Auszeichnung bot Anspruch auf eine Rente

Gegründet durch Therese von Bayern am 12. Dezember 1827, handelt es sich hierbei um einen sogenannten Damenorden. Diese eher außergewöhnliche Ordensart zeichnet sich dadurch aus, dass sie nur an Frauen verliehen wurde und auch nur von diesen getragen werden durfte.
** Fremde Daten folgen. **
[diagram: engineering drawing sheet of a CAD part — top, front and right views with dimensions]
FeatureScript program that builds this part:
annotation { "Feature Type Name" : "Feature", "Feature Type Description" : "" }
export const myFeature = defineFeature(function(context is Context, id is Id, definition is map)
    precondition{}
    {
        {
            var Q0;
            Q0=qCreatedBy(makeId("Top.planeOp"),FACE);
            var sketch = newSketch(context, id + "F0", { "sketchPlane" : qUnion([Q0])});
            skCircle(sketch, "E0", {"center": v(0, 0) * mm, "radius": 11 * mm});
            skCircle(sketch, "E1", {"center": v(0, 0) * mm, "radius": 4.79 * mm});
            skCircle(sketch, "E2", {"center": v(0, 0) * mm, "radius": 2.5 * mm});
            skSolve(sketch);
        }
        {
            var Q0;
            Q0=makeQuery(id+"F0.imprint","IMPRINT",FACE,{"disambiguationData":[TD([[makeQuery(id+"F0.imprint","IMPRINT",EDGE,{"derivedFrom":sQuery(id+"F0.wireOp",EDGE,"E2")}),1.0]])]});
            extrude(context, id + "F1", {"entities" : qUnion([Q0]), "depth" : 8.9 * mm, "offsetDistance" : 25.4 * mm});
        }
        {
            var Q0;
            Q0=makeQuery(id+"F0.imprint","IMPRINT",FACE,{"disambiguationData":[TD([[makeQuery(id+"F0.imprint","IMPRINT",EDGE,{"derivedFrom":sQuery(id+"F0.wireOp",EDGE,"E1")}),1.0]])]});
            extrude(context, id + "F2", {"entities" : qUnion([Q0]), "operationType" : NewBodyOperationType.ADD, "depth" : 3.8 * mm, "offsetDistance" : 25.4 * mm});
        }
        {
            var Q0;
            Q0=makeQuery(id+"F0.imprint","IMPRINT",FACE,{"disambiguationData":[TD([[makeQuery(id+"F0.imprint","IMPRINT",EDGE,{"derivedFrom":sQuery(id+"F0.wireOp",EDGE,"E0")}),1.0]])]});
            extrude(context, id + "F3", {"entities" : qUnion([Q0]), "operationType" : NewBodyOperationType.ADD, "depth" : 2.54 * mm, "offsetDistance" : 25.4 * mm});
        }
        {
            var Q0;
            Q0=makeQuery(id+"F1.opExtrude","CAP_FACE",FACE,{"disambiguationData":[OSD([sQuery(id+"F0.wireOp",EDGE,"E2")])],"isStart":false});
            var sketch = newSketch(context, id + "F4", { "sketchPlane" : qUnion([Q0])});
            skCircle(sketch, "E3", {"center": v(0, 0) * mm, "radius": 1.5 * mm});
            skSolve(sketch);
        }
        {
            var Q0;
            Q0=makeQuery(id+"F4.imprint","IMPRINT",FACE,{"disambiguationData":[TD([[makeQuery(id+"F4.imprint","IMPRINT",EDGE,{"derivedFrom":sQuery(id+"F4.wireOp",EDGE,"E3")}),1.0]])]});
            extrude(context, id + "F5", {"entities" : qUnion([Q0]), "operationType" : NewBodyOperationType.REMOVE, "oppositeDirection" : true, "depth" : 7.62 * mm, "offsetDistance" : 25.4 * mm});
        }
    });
Wesentlicher Zweck des Ordens war es, adelige aber dennoch verarmte und unverheiratet gebliebene Damen die Möglichkeit einer monatlichen Rente zu verschaffen. Die Damen mussten jedoch christlichen Glaubens sowie ehelich geboren worden sein. Ursprünglich nur für 12 Damen angelegt – diese erhielten dann eine Rente von 100 bis 600 Gulden – wurde der Personenkreis später ausgeweitet sowie auch eine Verleihung des Ordens ehrenhalber, d.h. ohne Rente, ermöglicht. Theresien-Orden - Auszeichnung wurde an Frauen verliehen: Das Ordenskreuz des Königlichen Theresien-Orden hat die Form des damals vielerorts üblichen Malteserkreuzes. Der Innenbereich der Kreuzarme ist blau emailliert, gefolgt von einer weißen Umrandung die auf jeweils beiden Seiten von einer goldene Kante begrenzt wird. Zwischen den Kreuzarmen findet sich ein Trapez, welches wiederum in je zwei weiße und zwei blaue Trapeze unterteilt ist. Vorder- und Rückseite zeigen ein sehr großes Mittelschild. Auf der Vorderseite ist ein goldenes T zu sehen, die Rückseite zeigt die Umschrift „ UNSER – LEBEN – SEY – GLAUBE – AN – DAS – EWIGE“.